→ Instruções da tarefa:
Reproduza literalmente, do texto abaixo sobre a pesquisa encomendada pela Associação dos Magistrados Brasileiros, o segmento que se inicia nas palavras que contêm "A degradação da" e se encerra em "representantes e representados.".
━━━ Trecho extraído ━━━
LINHAS TORTAS
Dora Kramer
Pesquisa Vox Populi encomendada pela Associação dos Magistrados Brasileiros, entidade carro-chefe da campanha contra os “fichas-sujas”, não mostra nada de muito novo no front das conturbadas relações entre políticos e sociedade.
A maioria (85%) abomina a atividade e não aposta meio real furado nas boas intenções de suas excelências.
A degradação da confiança chega ao ponto de levar boa parte das pessoas a avaliar o festejado (e copiado) sistema eletrônico de votação como vulnerável; 4% têm certeza absoluta de que o voto pode ser identificado, 17% tendem a concordar, embora com menos firmeza, e 14% não concordam nem discordam, o que já é suficiente para incluí-los no rol dos desconfiados.
Diante da insignificância da ocorrência de fraudes e contestações de resultados nas últimas eleições, isso mostra o quanto estão embaralhadas as coisas nessa seara. Da percepção negativa transita-se para a avaliação equivocada, daí, para as conclusões precipitadas e, sob determinados aspectos, completamente deformadas no tocante ao papel de cada um, representantes e representados.
Reza a regra tácita que o eleito é amoral por natureza e o eleitor uma vítima inocente da falta de ética dessa gente, cujo propósito primeiro é se eleger para se locupletar.
━━━ Dados registrados ━━━
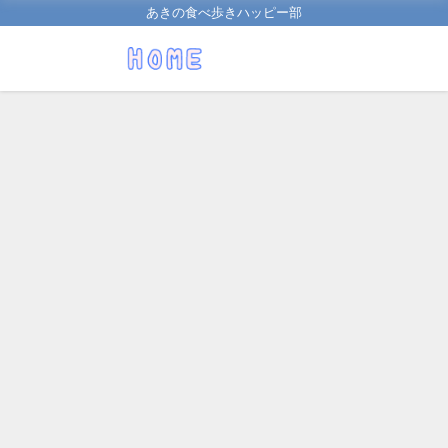
あきの食べ歩きハッピー部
━━━
→ Resposta final:
A degradação da confiança chega ao ponto de levar boa parte das pessoas a avaliar o festejado (e copiado) sistema eletrônico de votação como vulnerável; 4% têm certeza absoluta de que o voto pode ser identificado, 17% tendem a concordar, embora com menos firmeza, e 14% não concordam nem discordam, o que já é suficiente para incluí-los no rol dos desconfiados.
Diante da insignificância da ocorrência de fraudes e contestações de resultados nas últimas eleições, isso mostra o quanto estão embaralhadas as coisas nessa seara. Da percepção negativa transita-se para a avaliação equivocada, daí, para as conclusões precipitadas e, sob determinados aspectos, completamente deformadas no tocante ao papel de cada um, representantes e representados.